Page-level text extractions
:::::
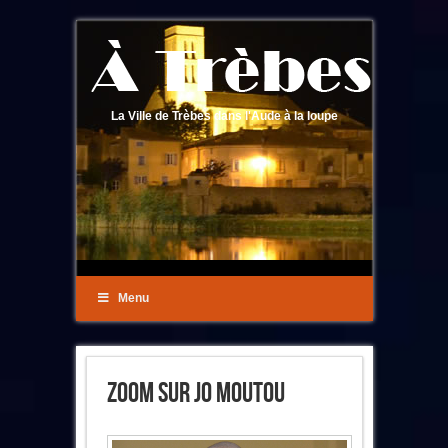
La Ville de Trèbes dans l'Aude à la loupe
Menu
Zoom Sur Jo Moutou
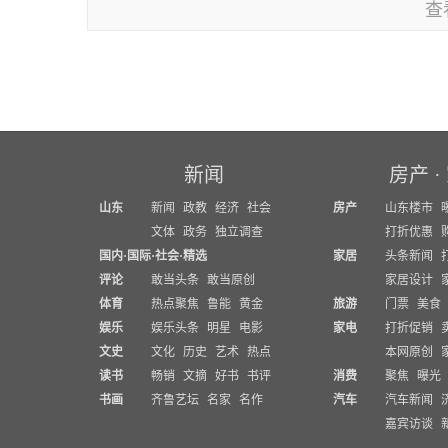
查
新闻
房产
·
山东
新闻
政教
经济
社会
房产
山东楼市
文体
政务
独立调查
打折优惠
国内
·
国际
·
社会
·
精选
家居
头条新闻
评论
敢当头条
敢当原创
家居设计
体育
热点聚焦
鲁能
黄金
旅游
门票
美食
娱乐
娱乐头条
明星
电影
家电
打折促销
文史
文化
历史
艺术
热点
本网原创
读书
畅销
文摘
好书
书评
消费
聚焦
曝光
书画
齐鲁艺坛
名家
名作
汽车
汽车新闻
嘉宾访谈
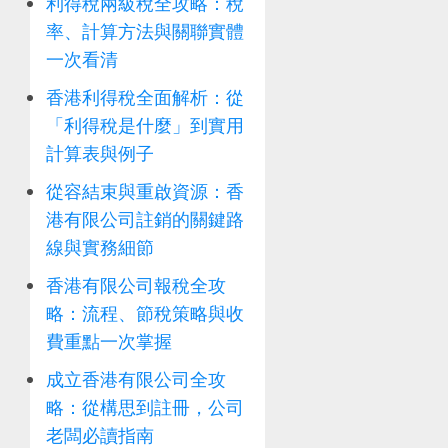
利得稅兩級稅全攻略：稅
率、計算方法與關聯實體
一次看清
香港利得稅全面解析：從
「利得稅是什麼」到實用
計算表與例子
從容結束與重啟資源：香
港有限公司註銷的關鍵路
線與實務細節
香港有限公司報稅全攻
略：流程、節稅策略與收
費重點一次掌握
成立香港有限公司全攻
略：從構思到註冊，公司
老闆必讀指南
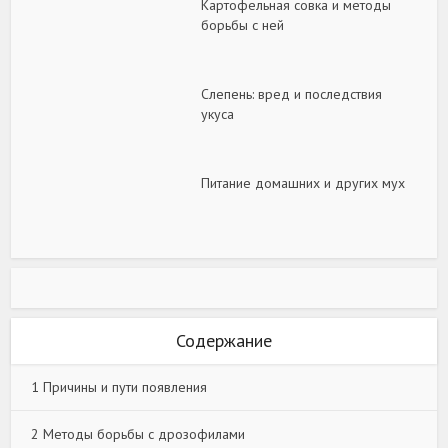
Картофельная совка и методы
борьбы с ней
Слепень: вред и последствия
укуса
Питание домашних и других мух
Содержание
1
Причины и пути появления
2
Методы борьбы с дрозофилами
:::::
• [EXERCISE]
Once the pictures are set aside, repeat each entry exactly as it stands.

• [ANSWER BELOW]
La Ville de Trèbes dans l'Aude à la loupe
Menu
Zoom Sur Jo Moutou
查
新闻
房产
·
山东
新闻
政教
经济
社会
房产
山东楼市
文体
政务
独立调查
打折优惠
国内
·
国际
·
社会
·
精选
家居
头条新闻
评论
敢当头条
敢当原创
家居设计
体育
热点聚焦
鲁能
黄金
旅游
门票
美食
娱乐
娱乐头条
明星
电影
家电
打折促销
文史
文化
历史
艺术
热点
本网原创
读书
畅销
文摘
好书
书评
消费
聚焦
曝光
书画
齐鲁艺坛
名家
名作
汽车
汽车新闻
嘉宾访谈
利得稅兩級稅全攻略：稅
率、計算方法與關聯實體
一次看清
香港利得稅全面解析：從
「利得稅是什麼」到實用
計算表與例子
從容結束與重啟資源：香
港有限公司註銷的關鍵路
線與實務細節
香港有限公司報稅全攻
略：流程、節稅策略與收
費重點一次掌握
成立香港有限公司全攻
略：從構思到註冊，公司
老闆必讀指南
Картофельная совка и методы
борьбы с ней
Слепень: вред и последствия
укуса
Питание домашних и других мух
Содержание
1
Причины и пути появления
2
Методы борьбы с дрозофилами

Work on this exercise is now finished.